RaJae' Johnson

No. 85
- Position: Wide receiver

Personal information
- Born: October 4, 1998 (age 27) St. Louis, Missouri, U.S.
- Listed height: 6 ft 4 in (1.93 m)
- Listed weight: 220 lb (100 kg)

Career information
- High school: Jennings (MO)
- College: San Mateo UAB Troy

Career history
- 2023: Toronto Argonauts
- Stats at CFL.ca

= RaJae' Johnson =

American gridiron football player (born 1998)

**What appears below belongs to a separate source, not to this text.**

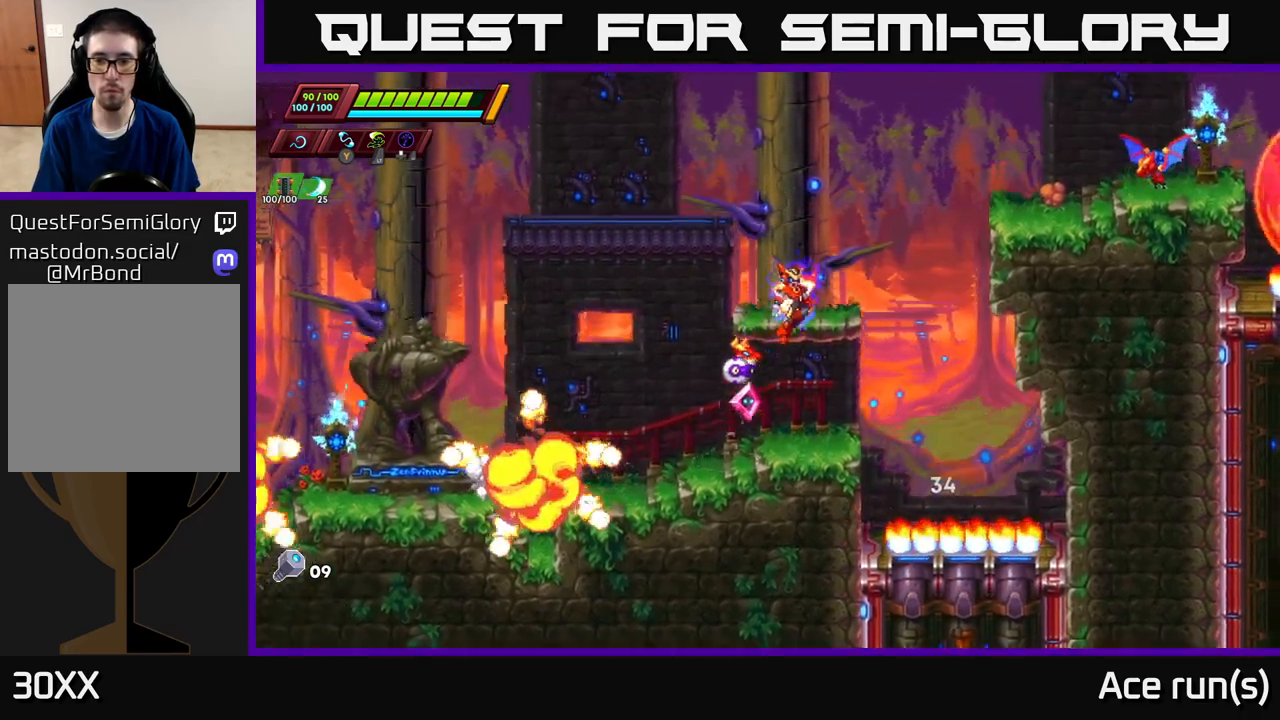
{"buttons": [], "left_stick": "right", "right_stick": "center", "events": [[17, "left_stick", "up-left"], [183, "A", "up"], [183, "left_stick", "right"], [217, "R2", "up"], [333, "left_stick", "center"], [467, "left_stick", "right"]]}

RaJae' Johnson-Sanders (born October 4, 1998) is an American former professional football wide receiver who played for the Toronto Argonauts of the Canadian Football League (CFL). He played college football at San Mateo, UAB and Troy.

==Early life==
RaJae' Johnson-Sanders played high school football at Jennings High School in Jennings, Missouri and earned first team all-conference honors as a running back. He also earned all-conference honors as a forward in basketball.

==College career==
Johnson first played college football at the College of San Mateo from 2017 to 2018. He played in 13 games his freshman year in 2017, recording 56 receptions for 1,385 yards and 14 touchdowns as a wide receiver. He appeared in three games in 2018, catching 12 passes for 113 yards and one touchdown.

Johnson transferred to play for UAB from 2019 to 2021. He was redshirted in 2019. He played in eight games in 2020, catching two passes for 20 yards. Johnson appeared in 12 games, starting nine, in 2021, totaling 23 receptions for 394 yards and one touchdown.

Johnson transferred to play at Troy in 2022. He played in 14 games, catching 36 passes for 713 yards and seven touchdowns.

==Professional career==
Johnson was signed by the Toronto Argonauts of the Canadian Football League (CFL) on May 22, 2023. He was placed on the reserve/suspended list on June 3, moved to the practice roster on July 24, and placed on injured reserve on September 28, 2023. Overall, he played in one game, a start, in 2023, catching one pass for 17 yards. Johnson was released on May 15, 2024.